Here's the issue. Synchrony recently announced that its long-standing partnership with Walmart (WMT 0.57%) will be ending shortly, and this represents a large chunk of the bank's loan portfolio. In addition, Walmart has filed a lawsuit against Synchrony for $800 million, claiming that the bank used loose underwriting practices, and the co-branded cards had more defaults than Walmart anticipated.

However, don't let this distract you from an otherwise excellent business. Synchrony's store credit card business has excellent interest margins, and the company's online savings platform is growing rapidly, which should keep providing low-cost funding for expansion. In fact, the 14% year-over-year deposit growth Synchrony recently reported matched its 14% loan portfolio growth.

Synchrony has said that it should be able to fully replace its lost Walmart revenue when the agreement expires in mid-2019, and with its current growth rate, I have no reason to doubt that. Synchrony appears to think its stock is very cheap right now, as the company bought back nearly 4% of its outstanding shares in the third quarter alone. I agree.

A long-tailed real estate opportunity

If you aren't familiar, Seritage Growth Properties is a real estate investment trust, or REIT, that was created in 2015 from a portfolio of Sears' (SHLDQ) real estate assets.

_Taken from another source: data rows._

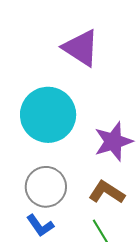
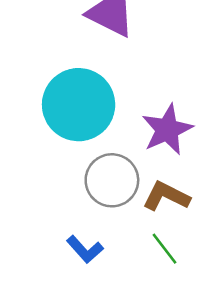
gray circle: (46, 187) -> (112, 180), moved

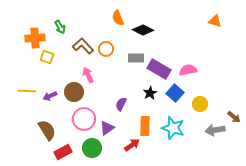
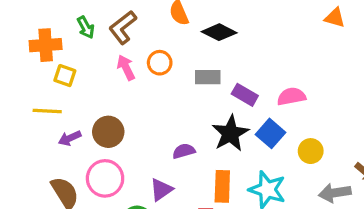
brown L-shape: (83, 46) -> (123, 27), moved, turned -85
purple rectangle: (159, 69) -> (245, 95), size x0.7
pink arrow: (88, 75) -> (126, 68), moved
yellow line: (27, 91) -> (47, 111), moved
black star: (150, 93) -> (230, 133), size x1.6
purple semicircle: (121, 104) -> (184, 151), turned 48
pink circle: (84, 119) -> (105, 178), moved

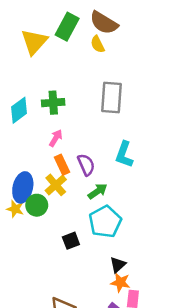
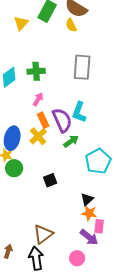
yellow triangle: (34, 42) -> (21, 23), size x0.7
cyan L-shape: (124, 155) -> (79, 112), moved
purple semicircle: (86, 165) -> (62, 120), size x1.4
green circle: (37, 205) -> (14, 168), moved
cyan pentagon: (105, 222) -> (98, 161), moved

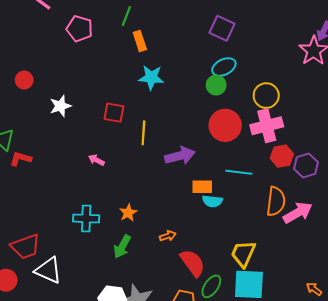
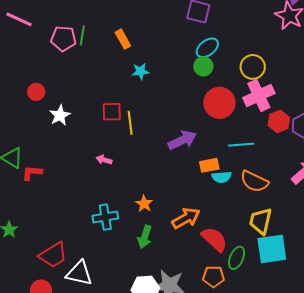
green line: (126, 16) -> (82, 35), moved
cyan star: (151, 77) -> (141, 71), size x0.7
red circle: (24, 80) -> (36, 92), moved
yellow line: (143, 133) -> (130, 123), moved
orange semicircle: (276, 201) -> (254, 181), moved, turned 120
orange arrow: (168, 236) -> (186, 218), size x1.8

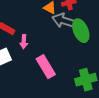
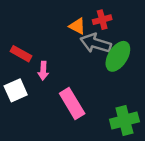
green ellipse: (81, 31) -> (118, 56), turned 55

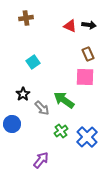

Well, Sears is still the company's primary tenant by far, and Sears recently declared its long-anticipated bankruptcy, sending Seritage shares plunging.

The general idea behind Seritage's business model is to gradually redevelop its Sears-occupied properties into modern, mixed-use real estate.

So far, the plan is working. Although Sears and Kmart occupy about 70% of the REIT's square footage, the tenants in already-redeveloped properties pay significantly higher rent. In fact, the percentage of the company's revenue that comes from non-Sears tenants has grown from about 20% at the time of the 2015 spinoff to almost 70% now. And the company is just starting to lease up some of its major assets right now, as my colleague Adam Levine-Weinberg recently pointed out.

If you're worried about Seritage's ability to sustain itself through the transitional period, consider that Warren Buffett-led Berkshire Hathaway (BRK.A -0.30%) (BRK.B -0.26%) recently entered into an agreement to loan Seritage as much as $2 billion. Berkshire generally doesn't loan its money unless management is virtually certain that it will be paid back, so this is a massive vote of confidence. (Note: Both Goldman Sachs and Synchrony are components of Berkshire's stock portfolio, so Buffett and his team appear confident in all three businesses discussed here.)

Approach these as long-term investments

To be perfectly clear, I don't think these three stocks will necessarily soar in the near term. In fact, if the market volatility continues to pressure stocks, they could certainly fall further.

However, these are three excellent businesses with attractive growth potential that should do extremely well over the long run. In a nutshell, don't buy them because of what they'll do for the rest of 2018 or even over the next year or so. If you decide to add one of these to your portfolio, do it because of what the stock could do over the next 5, 10, or 20 years.